= What is being asked =
Word for word, restate every entry that follows.

(Structured page parsing data)
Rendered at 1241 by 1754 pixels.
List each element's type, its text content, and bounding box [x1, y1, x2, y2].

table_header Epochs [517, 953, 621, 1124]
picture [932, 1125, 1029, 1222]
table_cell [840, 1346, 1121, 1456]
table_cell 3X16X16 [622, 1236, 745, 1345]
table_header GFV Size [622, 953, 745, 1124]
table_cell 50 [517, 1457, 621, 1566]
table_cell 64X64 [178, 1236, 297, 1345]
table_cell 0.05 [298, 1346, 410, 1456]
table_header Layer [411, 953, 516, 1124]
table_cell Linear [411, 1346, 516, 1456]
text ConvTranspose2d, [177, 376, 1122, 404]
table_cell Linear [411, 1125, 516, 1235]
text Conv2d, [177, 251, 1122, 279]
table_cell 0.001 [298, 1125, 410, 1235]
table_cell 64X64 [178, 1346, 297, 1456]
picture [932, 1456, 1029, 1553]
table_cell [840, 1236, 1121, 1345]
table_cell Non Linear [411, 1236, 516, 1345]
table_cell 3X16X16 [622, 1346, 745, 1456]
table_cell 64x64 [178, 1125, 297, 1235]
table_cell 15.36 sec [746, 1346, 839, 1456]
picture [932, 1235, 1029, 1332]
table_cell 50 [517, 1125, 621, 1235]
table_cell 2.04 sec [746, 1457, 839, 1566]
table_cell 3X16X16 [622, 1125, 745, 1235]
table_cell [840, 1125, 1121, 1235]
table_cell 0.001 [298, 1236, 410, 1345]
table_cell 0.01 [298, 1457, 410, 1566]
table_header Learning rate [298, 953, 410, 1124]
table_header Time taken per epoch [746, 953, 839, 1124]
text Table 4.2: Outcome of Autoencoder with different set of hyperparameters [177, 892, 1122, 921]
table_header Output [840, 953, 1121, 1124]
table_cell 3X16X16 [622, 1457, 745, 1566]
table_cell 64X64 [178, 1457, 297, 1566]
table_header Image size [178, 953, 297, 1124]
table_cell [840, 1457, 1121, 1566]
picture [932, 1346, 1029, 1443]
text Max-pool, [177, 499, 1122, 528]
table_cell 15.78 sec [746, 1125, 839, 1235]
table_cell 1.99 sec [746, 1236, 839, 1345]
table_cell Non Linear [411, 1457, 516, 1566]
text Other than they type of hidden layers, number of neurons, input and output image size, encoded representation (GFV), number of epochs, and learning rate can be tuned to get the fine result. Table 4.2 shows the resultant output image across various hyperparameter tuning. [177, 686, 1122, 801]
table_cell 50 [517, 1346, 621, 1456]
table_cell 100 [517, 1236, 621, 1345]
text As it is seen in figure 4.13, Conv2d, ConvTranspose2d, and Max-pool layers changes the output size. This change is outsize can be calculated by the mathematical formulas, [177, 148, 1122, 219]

= Exercise result =
Rendered at 1241 by 1754 pixels.
List each element's type, its text content, and bounding box [x1, y1, x2, y2].

table_header Epochs [517, 953, 621, 1124]
picture [932, 1125, 1029, 1222]
table_cell [840, 1346, 1121, 1456]
table_cell 3X16X16 [622, 1236, 745, 1345]
table_header GFV Size [622, 953, 745, 1124]
table_cell 50 [517, 1457, 621, 1566]
table_cell 64X64 [178, 1236, 297, 1345]
table_cell 0.05 [298, 1346, 410, 1456]
table_header Layer [411, 953, 516, 1124]
table_cell Linear [411, 1346, 516, 1456]
text ConvTranspose2d, [177, 376, 1122, 404]
table_cell Linear [411, 1125, 516, 1235]
text Conv2d, [177, 251, 1122, 279]
table_cell 0.001 [298, 1125, 410, 1235]
table_cell 64X64 [178, 1346, 297, 1456]
picture [932, 1456, 1029, 1553]
table_cell [840, 1236, 1121, 1345]
table_cell Non Linear [411, 1236, 516, 1345]
table_cell 3X16X16 [622, 1346, 745, 1456]
table_cell 64x64 [178, 1125, 297, 1235]
table_cell 15.36 sec [746, 1346, 839, 1456]
picture [932, 1235, 1029, 1332]
table_cell 50 [517, 1125, 621, 1235]
table_cell 2.04 sec [746, 1457, 839, 1566]
table_cell 3X16X16 [622, 1125, 745, 1235]
table_cell [840, 1125, 1121, 1235]
table_cell 0.001 [298, 1236, 410, 1345]
table_cell 0.01 [298, 1457, 410, 1566]
table_header Learning rate [298, 953, 410, 1124]
table_header Time taken per epoch [746, 953, 839, 1124]
text Table 4.2: Outcome of Autoencoder with different set of hyperparameters [177, 892, 1122, 921]
table_header Output [840, 953, 1121, 1124]
table_cell 3X16X16 [622, 1457, 745, 1566]
table_cell 64X64 [178, 1457, 297, 1566]
table_header Image size [178, 953, 297, 1124]
table_cell [840, 1457, 1121, 1566]
picture [932, 1346, 1029, 1443]
text Max-pool, [177, 499, 1122, 528]
table_cell 15.78 sec [746, 1125, 839, 1235]
table_cell 1.99 sec [746, 1236, 839, 1345]
table_cell Non Linear [411, 1457, 516, 1566]
text Other than they type of hidden layers, number of neurons, input and output image size, encoded representation (GFV), number of epochs, and learning rate can be tuned to get the fine result. Table 4.2 shows the resultant output image across various hyperparameter tuning. [177, 686, 1122, 801]
table_cell 50 [517, 1346, 621, 1456]
table_cell 100 [517, 1236, 621, 1345]
text As it is seen in figure 4.13, Conv2d, ConvTranspose2d, and Max-pool layers changes the output size. This change is outsize can be calculated by the mathematical formulas, [177, 148, 1122, 219]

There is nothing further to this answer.